> _SET TASK_
Count how many lines in the rows contain the string "disambiguationData", and reply with that number alone.
Begin THE DATA
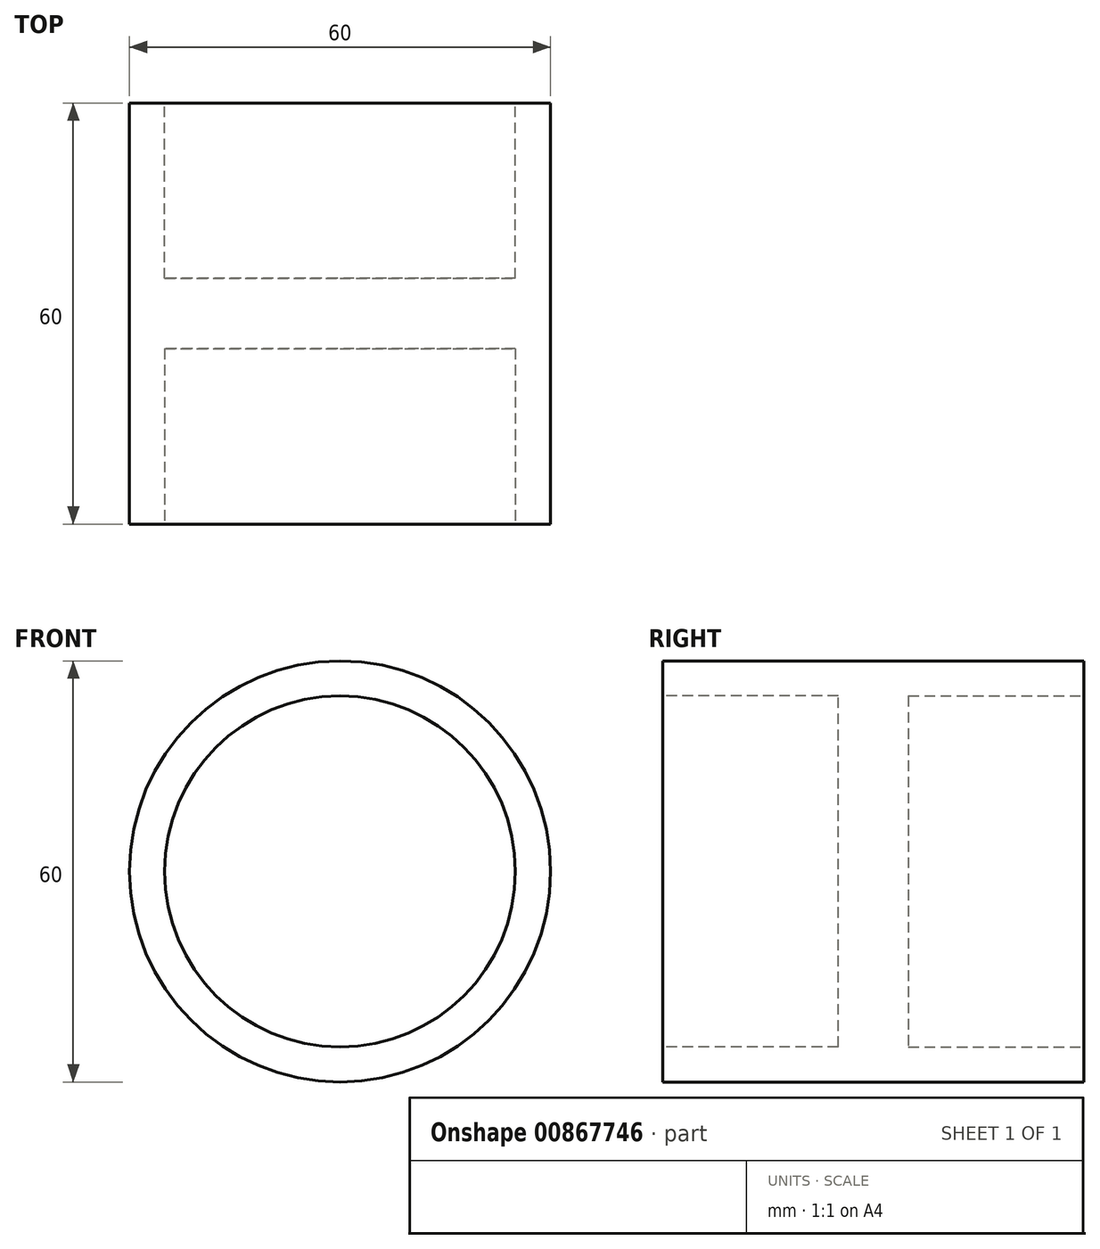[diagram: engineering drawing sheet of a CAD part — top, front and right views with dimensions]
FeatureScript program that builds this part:
annotation { "Feature Type Name" : "Feature", "Feature Type Description" : "" }
export const myFeature = defineFeature(function(context is Context, id is Id, definition is map)
    precondition{}
    {
        {
            var Q0;
            Q0=qCreatedBy(makeId("Front.planeOp"),FACE);
            var sketch = newSketch(context, id + "F0", { "sketchPlane" : qUnion([Q0])});
            skCircle(sketch, "E0", {"center": v(0, 0) * mm, "radius": 30 * mm});
            skSolve(sketch);
        }
        {
            var Q0;
            Q0=makeQuery(id+"F0.imprint","IMPRINT",FACE,{"disambiguationData":[TD([[makeQuery(id+"F0.imprint","IMPRINT",EDGE,{"derivedFrom":sQuery(id+"F0.wireOp",EDGE,"E0")}),1.0]])]});
            extrude(context, id + "F1", {"entities" : qUnion([Q0]), "depth" : 30 * mm, "offsetDistance" : 25 * mm});
        }
        {
            var Q0;
            Q0=makeQuery(id+"F1.opExtrude","CAP_FACE",FACE,{"disambiguationData":[OSD([sQuery(id+"F0.wireOp",EDGE,"E0")])],"isStart":true});
            var sketch = newSketch(context, id + "F2", { "sketchPlane" : qUnion([Q0])});
            skCircle(sketch, "E1", {"center": v(0, 0) * mm, "radius": 25 * mm});
            skSolve(sketch);
        }
        {
            var Q0;
            Q0=makeQuery(id+"F2.imprint","IMPRINT",FACE,{"disambiguationData":[TD([[makeQuery(id+"F2.imprint","IMPRINT",EDGE,{"derivedFrom":sQuery(id+"F2.wireOp",EDGE,"E1")}),1.0]])]});
            extrude(context, id + "F3", {"entities" : qUnion([Q0]), "operationType" : NewBodyOperationType.REMOVE, "oppositeDirection" : true, "depth" : 25 * mm, "offsetDistance" : 25 * mm});
        }
        {
            var Q0;
            Q0=makeQuery(id+"F1.opExtrude","CAP_FACE",FACE,{"disambiguationData":[OSD([sQuery(id+"F0.wireOp",EDGE,"E0")])],"isStart":false});
            extrude(context, id + "F4", {"entities" : qUnion([Q0]), "operationType" : NewBodyOperationType.ADD, "depth" : 30 * mm, "offsetDistance" : 25 * mm});
        }
        {
            var Q0;
            Q0=makeQuery(id+"F4.opExtrude","CAP_FACE",FACE,{"disambiguationData":[OSD([sQuery(id+"F0.wireOp",EDGE,"E0")])],"isStart":false});
            var sketch = newSketch(context, id + "F5", { "sketchPlane" : qUnion([Q0])});
            skCircle(sketch, "E2", {"center": v(0, 0) * mm, "radius": 25 * mm});
            skSolve(sketch);
        }
        {
            var Q0;
            Q0=makeQuery(id+"F5.imprint","IMPRINT",FACE,{"disambiguationData":[TD([[makeQuery(id+"F5.imprint","IMPRINT",EDGE,{"derivedFrom":sQuery(id+"F5.wireOp",EDGE,"E2")}),1.0]])]});
            extrude(context, id + "F6", {"entities" : qUnion([Q0]), "operationType" : NewBodyOperationType.REMOVE, "oppositeDirection" : true, "depth" : 25 * mm, "offsetDistance" : 25 * mm});
        }
    });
End THE DATA
> _COMPLETED EXERCISE_
6